エログロサスペンス『殺戮にいたる病』のネタバレなしの感想

ミステリー、サスペンス小説
1992年発表 著者:我孫子武丸
小さな出来事をきっかけに始まる不可解な事件と、それに関わる人物たちの心理と関係性が積み重なっていく物語です。表面的にはミステリ/ホラーの体裁をとりつつ、読むほどに「語り手」や描写の構造そのものが手がかりになっていく、叙述トリックを大きな軸にした作品です。読後に前半を読み返したくなるタイプの一冊としてしばしば挙げられます。

裏表紙より
永遠の愛をつかみたいと男は願った――
東京の繁華街で次々と猟奇的殺人を重ねるサイコ・キラーが出現した。犯人の名前は、蒲生稔! くり返される凌辱の果ての惨殺。冒頭から身も凍るラストシーンまで恐るべき殺人者の行動と魂の軌跡をたどり、とらえようのない時代の悪夢と闇を鮮烈無比に抉る衝撃のホラー。

3人の視点で物語が進行
連続猟奇殺人のお話なのですが、犯人は冒頭から蒲生稔という人物だと分かっています。
この蒲生稔視点は中々どぎつい描写が続きます。
最初は爽やかでありながら、どこか冷めたような感じの、いわゆる秀才系のような印象だったのですが、一回目の犯行の瞬間から内に秘めたサイコパスな部分が顔を見せ始めると、犯行を重ねるごとに、その異常性がエスカレートしていきます。
その異常な性癖が何処から来たのかが紐解かれていきます。

犯人の蒲生家の主婦である蒲生雅子視点。息子への歪んでいるとも見える深い愛情から、息子の留守中に部屋を探り、小さな違和感を発見すると、そこから徐々に不信感が募り始め、息子が殺人犯なのかも?と思い始める描写が、序盤は母親であるなら当然というか、こういう人もいるかもな?くらいの印象なのですが、徐々に壊れていきます。

定年退職した元刑事、樋口武雄視点。奥さんを病気で亡くし、生きる希望を失っています。
被害者の一人である島木敏子は奥さんの病院の看護婦で、奥さんの死後、憔悴していた樋口を気にかけて自宅まで来て食事を作ったりと何かと気にかけていた様子で、世話になったと思っている。
そういった経緯で事件に関わっていくのですが、島木敏子が樋口の事を男性として見ていたことを気づいていたり、内に秘めた欲望が見え隠れしたと思えば、元刑事らしく堅物な感じで理性を保ったりと、人間臭い感じが好感が持て、先の展開が一番気になった人物です。
この樋口視点のもう一人の登場人物である島木敏子の妹、島木かおるも中々の闇を抱えており、樋口との年齢差を考えると少し歪な危うい空気の中、2人で事件を追っていきます。

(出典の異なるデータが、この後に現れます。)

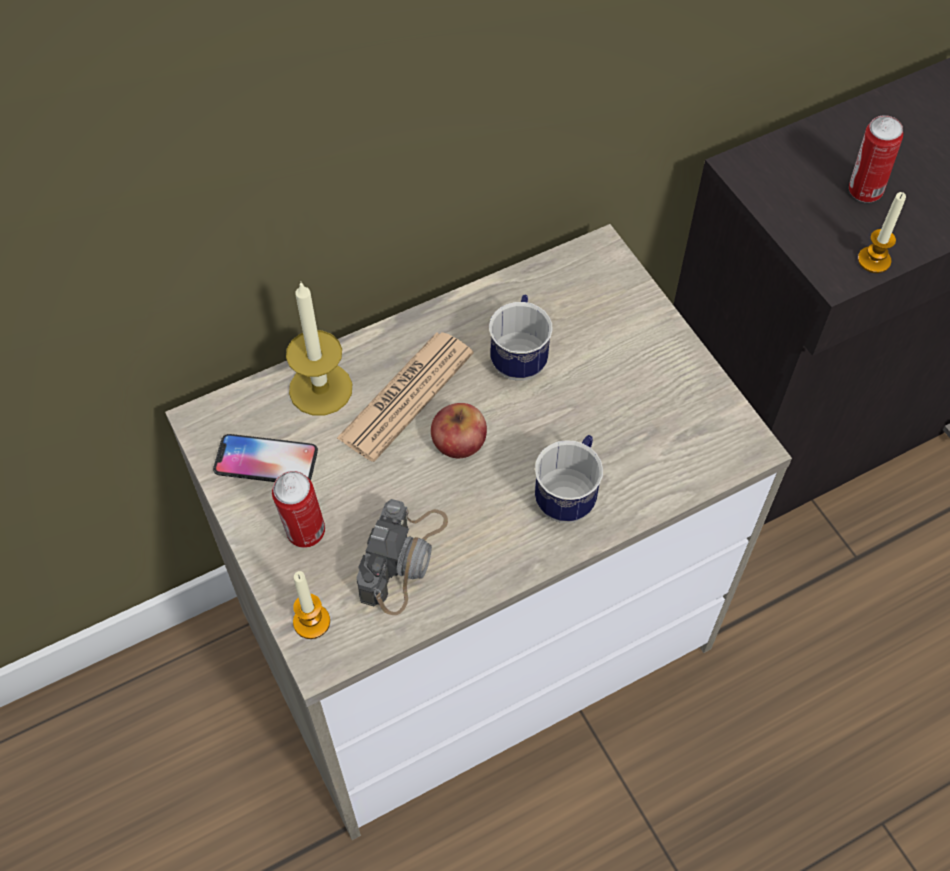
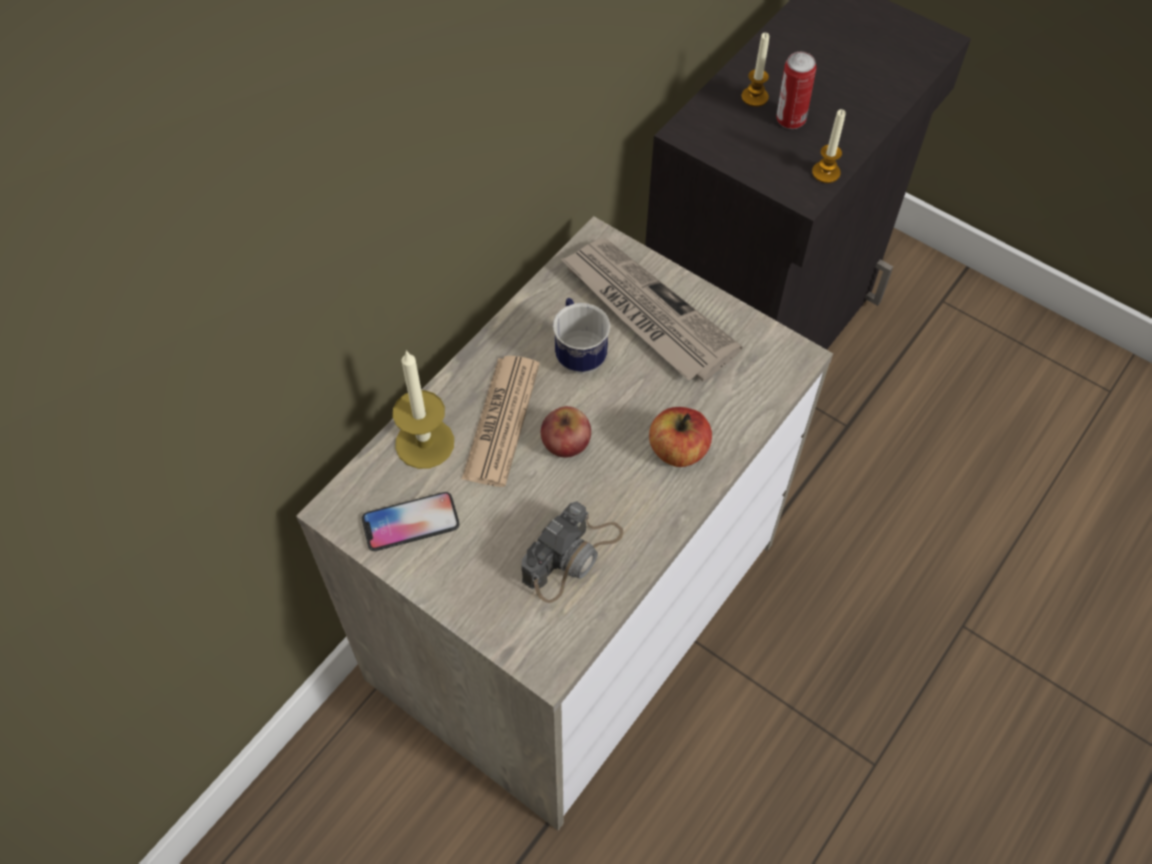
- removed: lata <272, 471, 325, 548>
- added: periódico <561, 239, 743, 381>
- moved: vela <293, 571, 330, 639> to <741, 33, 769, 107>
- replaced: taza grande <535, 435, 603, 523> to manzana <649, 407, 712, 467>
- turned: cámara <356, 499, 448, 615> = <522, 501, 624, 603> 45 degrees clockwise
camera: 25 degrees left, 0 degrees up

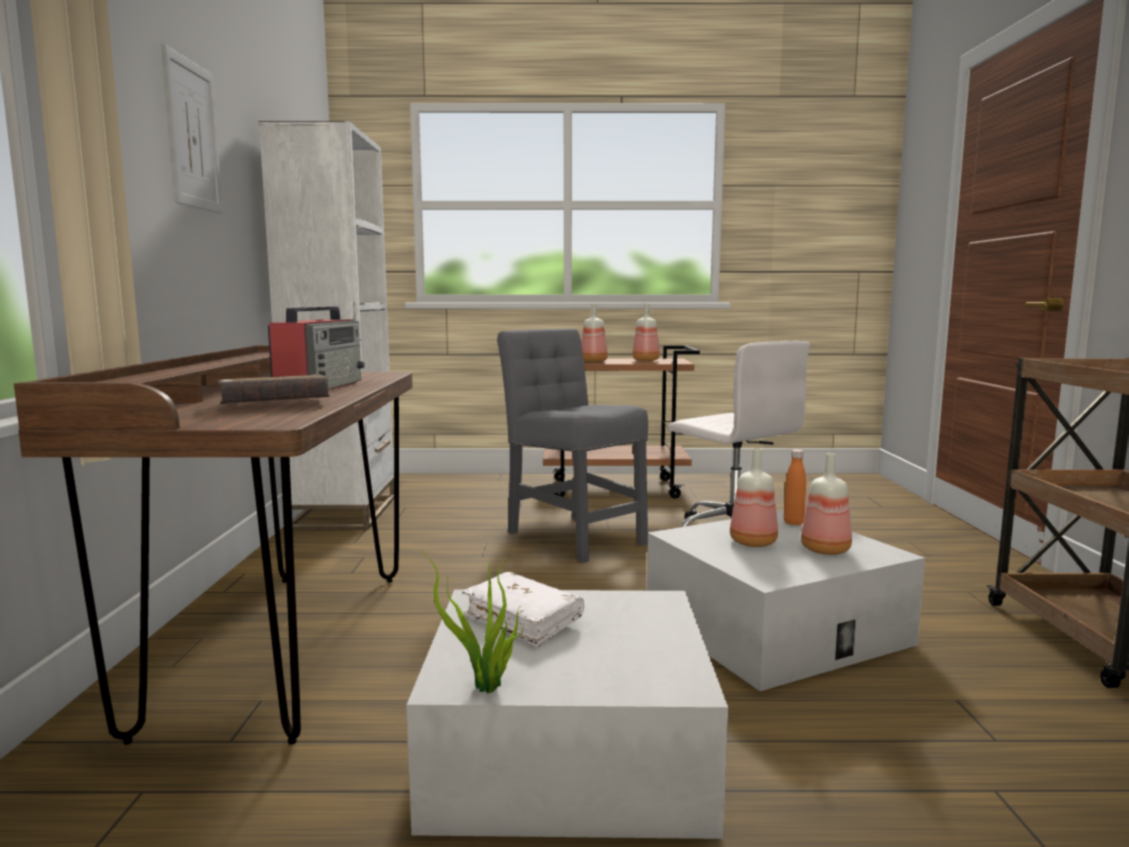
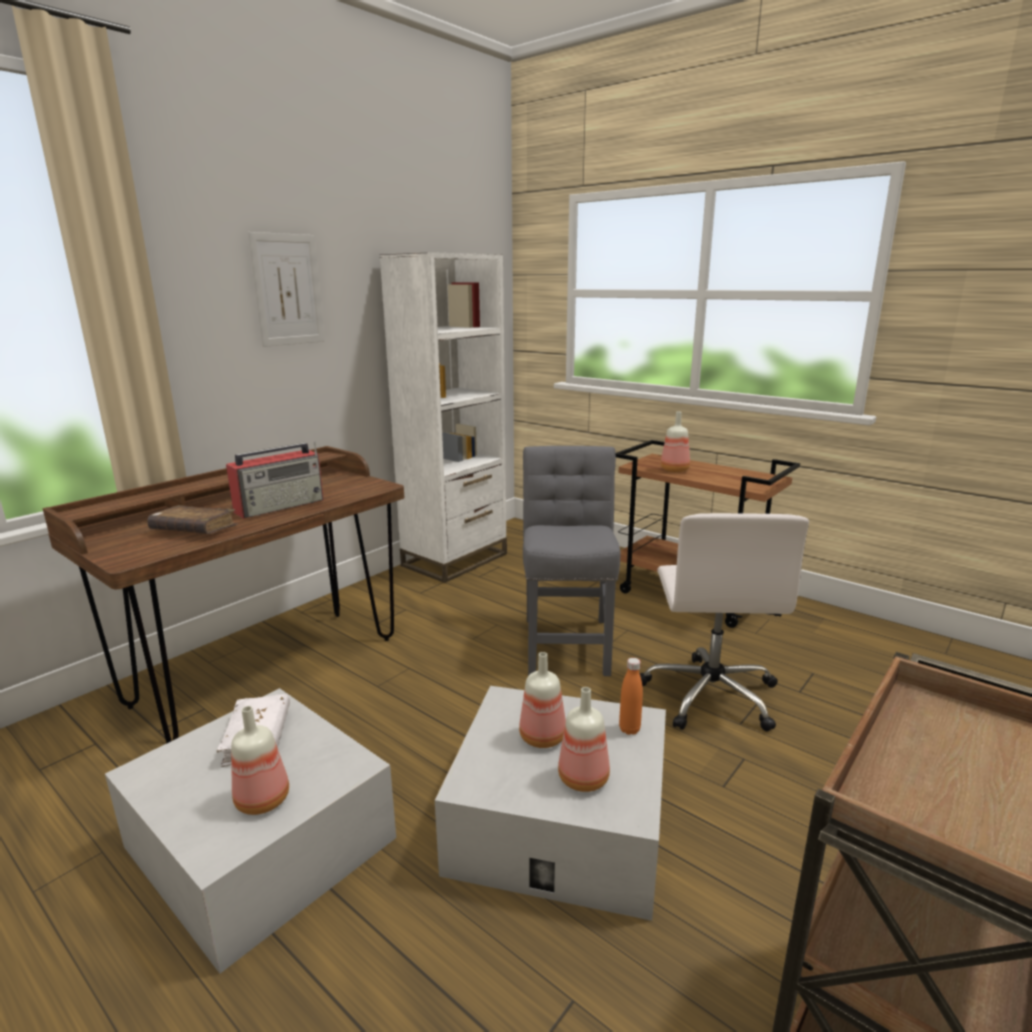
- removed: planta en maceta <420, 550, 524, 693>
- moved: botella <632, 304, 660, 361> to <231, 706, 289, 815>
camera: 40 degrees right, 10 degrees up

この3つの視点が終盤に収束していくのですが、視点の切り替えによる思考の分散や、時間軸の微妙なズレも相まって、終始違和感が付き纏います。何か腑に落ちないというか、わざとテンポをずらされている感覚というか。
視点が一つに重なる瞬間に、「あれ?」「これは誰?」「ということは?」「いやいやそんなはずは…」と混乱した後に、違和感の正体、というか意味というか、文章の巧みさが分かるのですが、「やられた!」という感想でした。
終盤の一気に読ませる勢いのある展開は圧巻です。

序盤では、あまりのエログロさ加減で、二度は読まないだろうと思っていたのですが、今はもう一度読み返し、色々と確認したくなっています。